After a particularly emotionally challenging week Aaron and I spontaneously decided to visit the Chickasaw National Park area in Sulphur, Oklahoma about an hour from our home town. It was a hot 100 degree day, but the prospect of nature renewing our spirits was enough to impel us forward. We thought at the very least we'd get some great forest pictures and do a little walking. Aaron intuitively chose the path we should start on, as the area is filled with winding nature paths carved out through the woods. As we began down our path, we stop abruptly, met by the gaze of a small white tailed fawn a little further down the trail. We stare at it for 2-3 minutes, expecting it to leave immediately once it realizes how close potential predators are. It does not move, and rather continues grazing (aware of our presence) until casually hopping into the thicker woods to the left of the trail.
As we continue down the trail, we see more deer: two fawns and finally a beautiful tawny mother who, concerned about her babies, leads the way across the trail into the thick of the forest. This alone was a majestic site and we were indeed satisfied with our first 10 minutes of nature trail walking. We could have left then and called it a good day. After some other explorations, wild bison, a lonely armadillo, and lots of grasshoppers (and I mean, a lot!) we revisited our first trail in order to take a picture together to remember the day and to send to someone special to us whom was there in spirit.

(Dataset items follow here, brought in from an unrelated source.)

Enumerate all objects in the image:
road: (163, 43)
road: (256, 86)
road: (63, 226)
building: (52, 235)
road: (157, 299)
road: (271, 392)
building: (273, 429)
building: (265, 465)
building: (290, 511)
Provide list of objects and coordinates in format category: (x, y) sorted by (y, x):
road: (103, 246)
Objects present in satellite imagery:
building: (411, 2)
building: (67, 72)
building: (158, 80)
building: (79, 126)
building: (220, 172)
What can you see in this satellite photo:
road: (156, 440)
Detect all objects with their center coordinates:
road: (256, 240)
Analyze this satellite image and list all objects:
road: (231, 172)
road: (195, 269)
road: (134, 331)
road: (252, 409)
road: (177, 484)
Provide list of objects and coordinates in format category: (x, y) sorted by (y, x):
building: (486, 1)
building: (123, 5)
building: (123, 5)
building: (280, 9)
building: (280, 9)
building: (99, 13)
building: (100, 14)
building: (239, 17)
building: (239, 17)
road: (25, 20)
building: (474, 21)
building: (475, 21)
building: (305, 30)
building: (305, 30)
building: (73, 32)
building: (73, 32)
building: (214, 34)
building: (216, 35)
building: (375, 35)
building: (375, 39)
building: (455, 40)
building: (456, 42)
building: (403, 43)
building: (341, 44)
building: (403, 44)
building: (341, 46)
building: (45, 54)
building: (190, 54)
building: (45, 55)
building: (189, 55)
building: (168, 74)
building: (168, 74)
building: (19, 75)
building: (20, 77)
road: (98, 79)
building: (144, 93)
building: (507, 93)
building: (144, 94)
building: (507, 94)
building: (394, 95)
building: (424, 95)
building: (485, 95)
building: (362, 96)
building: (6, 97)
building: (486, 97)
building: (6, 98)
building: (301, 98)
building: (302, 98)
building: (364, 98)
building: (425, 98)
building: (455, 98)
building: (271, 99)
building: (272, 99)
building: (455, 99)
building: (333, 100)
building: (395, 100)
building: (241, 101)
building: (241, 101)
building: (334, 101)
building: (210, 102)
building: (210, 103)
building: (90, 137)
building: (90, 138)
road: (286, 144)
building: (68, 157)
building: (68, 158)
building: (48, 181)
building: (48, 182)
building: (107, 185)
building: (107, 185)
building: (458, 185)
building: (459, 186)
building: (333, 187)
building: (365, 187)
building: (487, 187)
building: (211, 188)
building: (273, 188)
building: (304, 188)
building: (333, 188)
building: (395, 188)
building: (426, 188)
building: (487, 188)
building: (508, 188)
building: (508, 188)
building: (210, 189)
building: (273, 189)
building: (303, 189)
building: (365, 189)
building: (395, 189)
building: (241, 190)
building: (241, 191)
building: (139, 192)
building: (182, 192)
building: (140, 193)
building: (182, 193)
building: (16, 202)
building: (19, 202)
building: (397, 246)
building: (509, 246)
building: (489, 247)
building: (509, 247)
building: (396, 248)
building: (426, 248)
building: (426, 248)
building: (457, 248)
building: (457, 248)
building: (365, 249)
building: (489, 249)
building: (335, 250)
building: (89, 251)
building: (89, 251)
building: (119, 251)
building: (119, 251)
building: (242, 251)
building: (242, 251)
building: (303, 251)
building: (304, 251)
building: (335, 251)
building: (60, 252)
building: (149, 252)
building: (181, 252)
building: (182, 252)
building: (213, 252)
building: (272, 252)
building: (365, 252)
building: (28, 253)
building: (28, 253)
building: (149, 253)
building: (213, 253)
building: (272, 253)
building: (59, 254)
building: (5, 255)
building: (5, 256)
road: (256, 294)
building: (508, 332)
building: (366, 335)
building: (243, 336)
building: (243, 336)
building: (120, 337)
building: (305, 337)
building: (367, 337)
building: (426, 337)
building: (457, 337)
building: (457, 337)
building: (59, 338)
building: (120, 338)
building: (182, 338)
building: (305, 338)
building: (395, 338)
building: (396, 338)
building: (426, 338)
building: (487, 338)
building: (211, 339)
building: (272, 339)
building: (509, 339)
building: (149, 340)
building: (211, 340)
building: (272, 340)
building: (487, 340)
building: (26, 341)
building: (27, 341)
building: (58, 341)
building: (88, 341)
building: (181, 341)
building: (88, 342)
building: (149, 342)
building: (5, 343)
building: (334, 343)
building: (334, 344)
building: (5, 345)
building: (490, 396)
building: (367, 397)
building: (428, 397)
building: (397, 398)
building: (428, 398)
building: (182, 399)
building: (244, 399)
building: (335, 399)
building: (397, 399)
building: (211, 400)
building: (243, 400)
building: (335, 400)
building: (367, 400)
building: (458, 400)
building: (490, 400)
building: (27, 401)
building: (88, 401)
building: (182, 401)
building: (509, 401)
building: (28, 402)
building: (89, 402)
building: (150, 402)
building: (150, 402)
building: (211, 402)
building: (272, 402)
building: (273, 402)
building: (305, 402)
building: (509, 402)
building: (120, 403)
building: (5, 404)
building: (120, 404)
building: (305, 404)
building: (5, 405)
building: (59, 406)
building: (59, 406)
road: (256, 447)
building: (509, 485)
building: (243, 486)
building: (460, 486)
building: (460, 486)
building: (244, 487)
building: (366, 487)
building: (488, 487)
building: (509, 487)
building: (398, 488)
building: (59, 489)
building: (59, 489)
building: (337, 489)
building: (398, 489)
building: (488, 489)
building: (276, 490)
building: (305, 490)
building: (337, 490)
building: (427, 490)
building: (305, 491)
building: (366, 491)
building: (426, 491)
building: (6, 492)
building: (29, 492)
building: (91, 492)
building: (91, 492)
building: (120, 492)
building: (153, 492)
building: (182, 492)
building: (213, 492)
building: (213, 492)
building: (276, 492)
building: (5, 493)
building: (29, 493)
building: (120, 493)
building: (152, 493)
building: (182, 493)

As we walked back onto the trail, only jokingly hoping the fawn would be back, indeed there it was, silently watching, except this time the fawn inched closer to us as we slowly advanced down the path. It watched intently, curiously, but without much fear. Innocently stamping its back legs playfully, moving closer we began to feel the power of the moment. Energetically we could feel its purity, the untouched loving quality it emanated was deeply moving and cleansing. I could feel tears rising but the stillness of the moment prevented anything from stirring. The significance of being graced by this creature's presence (twice) was not lost on us.
We researched the symbolism of the deer, particularly in Native American lore (since we were on native Chickasaw territory) and soon understood its presence on the path. This has been a time of great change for us (and no doubt many of you), which is ultimately sure to be positive, life renewing and spiritually uplifting, but fraught with its own challenges, emotional and psychological adjustments, and trials of acceptance and surrender. Having met a third soul aspect (soul mate) the universe has called upon us all to remember the principles of unconditional love, patience, innocence and grace. The deer is an ancient symbol of these qualities, and as a totem animal appears to show us where to focus.
It reminds us to be gentle with ourselves and others, to embrace the organic graceful flow of life, and to love others with an open heart and clear mind. Our soul mates appear in our lives to open us to unconditional love. They are our mirrors, illuminating the parts of us that may have been difficult to see or didn't want to acknowledge. Granted, all truly deep and meaningful relationships do this, but our soul mate relationships are our chance to do this so fully because we are practicing loving ourselves unconditionally (which is leading us back to Home/Self-Realization). It is a opportunity for us to begin to love and accept ourselves fully and deeply, with compassion and gentleness for our mistakes, shortcomings, faults and foibles.
We want nothing more than to be who we truly are, to express our truth, and the human heart desires most for someone else to allow us to do that without judgement or expectation. Soul mate relationships are our gift to ourselves to manifest the "greatest love of all". But all paths are fraught with winding curves.
The fawn is a symbol of innocence and peace, a perfect reminder that no matter how winding or thick the path appears to get, there is always solace and love stationed along the way for us to remember. The youth of the deer, its curiosity and willingness to approach, were reminding us to tread our paths with fearlessness and innocence. But the fawn is strong as well, wobbling on two seemingly pencil thin legs to tread the forest despite its seeming frailty (something we all do when we open ourselves to love).
At the level the heart each of us is a pure and playful being; reflecting the innocence of the Divine. The totem of the deer is one that can be held in one's archetypal identity to remind us to soften to others, open ourselves and be vulnerable in order to allow ourselves to be loved fully. While the deer is cautious, the fawn is curious. However, they both utilize intuition and acuity to know those who will protect and respect the qualities they possess. The fawn may at times approach a hunter with harmful intentions yet its innocence compels it forward, in the chance that it may soften a confused (anyone who harms someone else is simply confused) heart.
I greatly cherish the fawn on the path. We are all at times "the fawn on the path". Innocent, pure, and gentle at the core of our essence. We easily forget our true nature when the complexity and excitement of life distract us. The winding roads of our paths can and will always take us back to peace and love if we let it. The connections we build with others can be reminders of this love. If we allow it, the deer's innocence can open new doors to ourselves and our relationships that will accelerate our spiritual and emotional evolution. Be not wary of the path for it always, at some point, leads us back to Home, and remember that in the end it's all about love.